I found the following article about the getaddrinfo seeing `/etc/nsswitch.conf` to check `/etc/hosts`. https://jameshfisher.com/2018/02/03/what-does-getaddrinfo-do/ > getaddrinfo doesn’t know anything about files, DNS, or any other way to find the address for a host. Instead, getaddrinfo gets a list of these “sources” at runtime from another file, /etc/nsswitch.conf, the “Name Service Switch”. Here’s some of mine: > ... > But host addresses information doesn’t only come from DNS! There’s another source of information on UNIX systems: the file /etc/hosts. Here’s mine: On my local Fedora, the setting is like this. ``` $ cat /etc/nsswitch.conf ... hosts: files mdns4_minimal [NOTFOUND=return] resolve [!UNAVAIL=return] myhostname dns ... networks: files dns ... ``` If we can remove "files" in `/etc/nsswitch.conf` hosts: or networks:, the `getaddrinfo` might not check the `/etc/hosts`. But it is risky.
> I compared the C's `getaddrinfo` behavior with the Ruby's `Addrinfo.getaddrinfo` using the testing code here. > https://github.com/junaruga/getaddrinfo-test > > Then I confirmed that The both behaviors were same. > You can check it with the `main.c` on the repository by yourself. Ok, I admit I don't know what should be the correct behavior. We should probably consult this with networking people. The fact that we have to actually disable ipv6 and the built software isn't able to handle that, is bad. It is also weird that most of the software out there just works. E.g. PostgreSQL server creates local servers and clients are connecting to that servers, without problems. > I assume the used /etc/hosts on the mock chroot is just a copy from the host environment. It is not. Checked. > Could you give me the the access on the one of the Copr builders to take a look at it? Sure, ping me on IRC when you are ready for machine handover. > If we can remove "files" in `/etc/nsswitch.conf` hosts: or networks:, the `getaddrinfo` might not check the `/etc/hosts`. But it is risky. It is not easy to remove files from the chroot because one package needs that. I tend to say that we should revert all the sysctl hacks that are disabling ipv6, and keep the default configuration. That is what most of the existing real-life boxes run with (default configuration and non-working ipv6 stack because, hm, the network providers don't support ipv6).
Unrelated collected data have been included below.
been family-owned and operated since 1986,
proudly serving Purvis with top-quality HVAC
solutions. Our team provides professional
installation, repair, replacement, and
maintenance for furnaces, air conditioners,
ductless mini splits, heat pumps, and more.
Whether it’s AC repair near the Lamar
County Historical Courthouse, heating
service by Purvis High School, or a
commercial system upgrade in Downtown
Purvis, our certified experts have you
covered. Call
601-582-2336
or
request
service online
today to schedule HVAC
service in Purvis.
Ok, we don't disable ipv6 on our builders anymore. Please give it one more try and reopen if you still see ruby build failure.
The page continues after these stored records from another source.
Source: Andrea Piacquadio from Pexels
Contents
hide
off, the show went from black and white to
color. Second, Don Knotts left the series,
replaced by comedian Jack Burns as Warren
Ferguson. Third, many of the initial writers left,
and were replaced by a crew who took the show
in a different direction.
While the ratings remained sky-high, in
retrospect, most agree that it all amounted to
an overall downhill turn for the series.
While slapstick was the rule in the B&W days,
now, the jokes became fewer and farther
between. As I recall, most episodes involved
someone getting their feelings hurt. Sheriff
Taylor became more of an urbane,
Interestingly soon after you did not disable ipv6 at that time, I still saw the failed tests when I tried to build. But now when I tried to build, it succeeds. Here are the results. https://copr.devel.redhat.com/coprs/jaruga/rh-ruby30/build/62818/ https://copr.devel.redhat.com/coprs/jaruga/rh-ruby30/build/62817/ Here is the steps that I tested. ``` $ rhpkg co ruby $ cd ruby $ git checkout rhscl-3.7-rh-ruby30-rhel-7 $ rhpkg --release rhscl-3.7-rh-ruby30-rhel-7 srpm $ copr-cli --config ~/.config/copr-internal build --nowait rh-ruby30 *.rpm ``` So, I am okay to close this ticket for now. Thank you for your help!